3 quarts unsweetened, unflavored soy milk, preferably homemade, unsweetened
2 tbs nigari diluted in 3/4 c water
1/2 tsp mustard seed
1/2 tsp coriander seed
1/2 tsp cumin seed
1/2 tsp ground cardamom
1 tsp garam masala
1 tsp tumeric
2 tsp curry powder (mild or hot)
2 tsp kosher salt
In a dry skillet, lightly toast the mustard, coriander and cumin seeds until fragrant. Lightly crush with a mortar or rolling pin. Combine with the rest of spices and salt and set aside.
In a large pot, bring the soy milk to 160 degrees or simmer until a skin begins to form on the top. Remove from heat and add half of the nigari solution and stir well. Then add the rest of the nigari and gently stir until the tofu curds form. Put the lid on and let the curds set for 15 minutes.
Line a strainer with double layers of cheese cloth or a clean tea towel. Gently ladle the tofu curds into the strainer. Let drain for 10 minutes or until there are no visible pools of water. The curds will be wet but not soaking. Pour the curds into a bowl and add the spice-salt mixture. Toss gently with a spoon or your fingers to distribute.

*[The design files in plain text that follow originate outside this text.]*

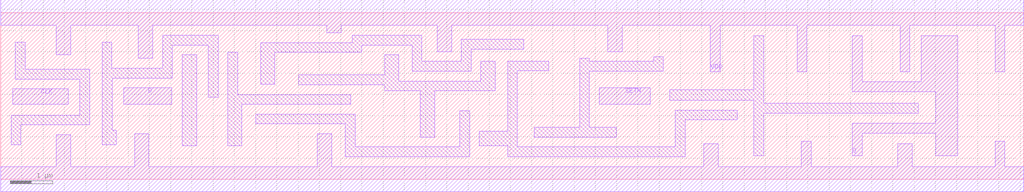
<source format=lef>
# Copyright 2022 GlobalFoundries PDK Authors
#
# Licensed under the Apache License, Version 2.0 (the "License");
# you may not use this file except in compliance with the License.
# You may obtain a copy of the License at
#
#      http://www.apache.org/licenses/LICENSE-2.0
#
# Unless required by applicable law or agreed to in writing, software
# distributed under the License is distributed on an "AS IS" BASIS,
# WITHOUT WARRANTIES OR CONDITIONS OF ANY KIND, either express or implied.
# See the License for the specific language governing permissions and
# limitations under the License.

MACRO gf180mcu_fd_sc_mcu7t5v0__dffsnq_4
  CLASS core ;
  FOREIGN gf180mcu_fd_sc_mcu7t5v0__dffsnq_4 0.0 0.0 ;
  ORIGIN 0 0 ;
  SYMMETRY X Y ;
  SITE GF018hv5v_mcu_sc7 ;
  SIZE 24.08 BY 3.92 ;
  PIN D
    DIRECTION INPUT ;
    ANTENNAGATEAREA 0.4685 ;
    PORT
      LAYER Metal1 ;
        POLYGON 2.89 1.77 4.03 1.77 4.03 2.15 2.89 2.15  ;
    END
  END D
  PIN SETN
    DIRECTION INPUT ;
    ANTENNAGATEAREA 1.1415 ;
    PORT
      LAYER Metal1 ;
        POLYGON 14.09 1.77 15.285 1.77 15.285 2.15 14.09 2.15  ;
    END
  END SETN
  PIN CLK
    DIRECTION INPUT ;
    USE clock ;
    ANTENNAGATEAREA 0.6755 ;
    PORT
      LAYER Metal1 ;
        POLYGON 0.28 1.765 1.59 1.765 1.59 2.13 0.28 2.13  ;
    END
  END CLK
  PIN Q
    DIRECTION OUTPUT ;
    ANTENNADIFFAREA 2.5972 ;
    PORT
      LAYER Metal1 ;
        POLYGON 20.05 2.06 21.605 2.06 22.01 2.06 22.01 1.315 20.045 1.315 20.045 0.55 20.28 0.55 20.28 1.085 22.01 1.085 22.01 0.55 22.535 0.55 22.535 3.38 21.67 3.38 21.67 2.29 21.605 2.29 20.28 2.29 20.28 3.38 20.05 3.38  ;
    END
  END Q
  PIN VDD
    DIRECTION INOUT ;
    USE power ;
    SHAPE ABUTMENT ;
    PORT
      LAYER Metal1 ;
        POLYGON 0 3.62 1.31 3.62 1.31 2.93 1.65 2.93 1.65 3.62 2.09 3.62 3.24 3.62 3.24 2.845 3.58 2.845 3.58 3.62 5.115 3.62 7.675 3.62 7.675 3.445 8.015 3.445 8.015 3.62 10.275 3.62 10.275 3.005 10.615 3.005 10.615 3.62 12.315 3.62 14.295 3.62 14.295 3.005 14.635 3.005 14.635 3.62 15.6 3.62 16.705 3.62 16.705 2.53 16.935 2.53 16.935 3.62 18.75 3.62 18.75 2.53 18.98 2.53 18.98 3.62 21.17 3.62 21.17 2.53 21.4 2.53 21.4 3.62 21.605 3.62 23.41 3.62 23.41 2.53 23.64 2.53 23.64 3.62 24.08 3.62 24.08 4.22 21.605 4.22 15.6 4.22 12.315 4.22 5.115 4.22 2.09 4.22 0 4.22  ;
    END
  END VDD
  PIN VSS
    DIRECTION INOUT ;
    USE ground ;
    SHAPE ABUTMENT ;
    PORT
      LAYER Metal1 ;
        POLYGON 0 -0.3 24.08 -0.3 24.08 0.3 23.64 0.3 23.64 0.89 23.41 0.89 23.41 0.3 21.455 0.3 21.455 0.835 21.115 0.835 21.115 0.3 19.08 0.3 19.08 0.89 18.85 0.89 18.85 0.3 16.895 0.3 16.895 0.835 16.555 0.835 16.555 0.3 7.795 0.3 7.795 1.075 7.455 1.075 7.455 0.3 3.49 0.3 3.49 1.075 3.15 1.075 3.15 0.3 1.65 0.3 1.65 1.05 1.31 1.05 1.31 0.3 0 0.3  ;
    END
  END VSS
  OBS
      LAYER Metal1 ;
        POLYGON 0.345 2.36 1.86 2.36 1.86 1.51 0.245 1.51 0.245 0.81 0.475 0.81 0.475 1.28 2.09 1.28 2.09 2.595 0.575 2.595 0.575 3.225 0.345 3.225  ;
        POLYGON 4.27 0.79 4.61 0.79 4.61 2.93 4.27 2.93  ;
        POLYGON 2.62 2.38 4.04 2.38 4.04 3.16 4.885 3.16 4.885 1.93 5.115 1.93 5.115 3.39 3.81 3.39 3.81 2.615 2.615 2.615 2.615 3.225 2.385 3.225 2.385 0.81 2.715 0.81 2.715 1.15 2.62 1.15  ;
        POLYGON 5.345 0.79 5.675 0.79 5.675 1.765 8.235 1.765 8.235 1.995 5.575 1.995 5.575 2.985 5.345 2.985  ;
        POLYGON 6 1.305 8.11 1.305 8.11 0.53 11.04 0.53 11.04 1.615 10.81 1.615 10.81 0.76 8.34 0.76 8.34 1.535 6 1.535  ;
        POLYGON 7.015 2.225 9.035 2.225 9.035 2.08 9.875 2.08 9.875 0.99 10.215 0.99 10.215 2.08 11.645 2.08 11.645 2.78 11.305 2.78 11.305 2.31 9.375 2.31 9.375 2.93 9.035 2.93 9.035 2.455 7.015 2.455  ;
        POLYGON 6.115 2.24 6.455 2.24 6.455 2.985 8.5 2.985 8.5 3.16 9.685 3.16 9.685 2.54 11.075 2.54 11.075 3.065 12.315 3.065 12.315 3.295 10.845 3.295 10.845 2.775 9.915 2.775 9.915 3.39 8.27 3.39 8.27 3.215 6.115 3.215  ;
        POLYGON 13.86 2.54 15.6 2.54 15.6 2.885 15.37 2.885 15.37 2.775 13.86 2.775 13.86 2.845 13.63 2.845 13.63 1.22 12.555 1.22 12.555 0.99 14.495 0.99 14.495 1.22 13.86 1.22  ;
        POLYGON 11.27 0.79 11.93 0.79 11.93 0.53 16.11 0.53 16.11 1.395 17.335 1.395 17.335 1.63 15.88 1.63 15.88 0.76 12.16 0.76 12.16 2.55 12.895 2.55 12.895 2.78 11.93 2.78 11.93 1.13 11.27 1.13  ;
        POLYGON 15.755 1.86 17.73 1.86 17.73 0.55 17.96 0.55 17.96 1.555 21.605 1.555 21.605 1.785 17.96 1.785 17.96 3.38 17.73 3.38 17.73 2.105 15.755 2.105  ;
  END
END gf180mcu_fd_sc_mcu7t5v0__dffsnq_4

</source>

Line a strainer or mold with cheese cloth and pack in your spiced tofu. You want it firmly loaded up. When full, put a layer of cheese cloth on top and weight it down with a heavy jar or can. If you have a tofu or cheese press, then use that. Set the strainer or mold over a pan to catch the whey. It can stain since it’s full of tumeric. Let the tofu press for at least 8 hours. Unmold and store, wrapped in plastic in fridge, or submerged in water like traditional tofu. Use the smallest container you can find as you don’t want the water to leach out the curry flavor.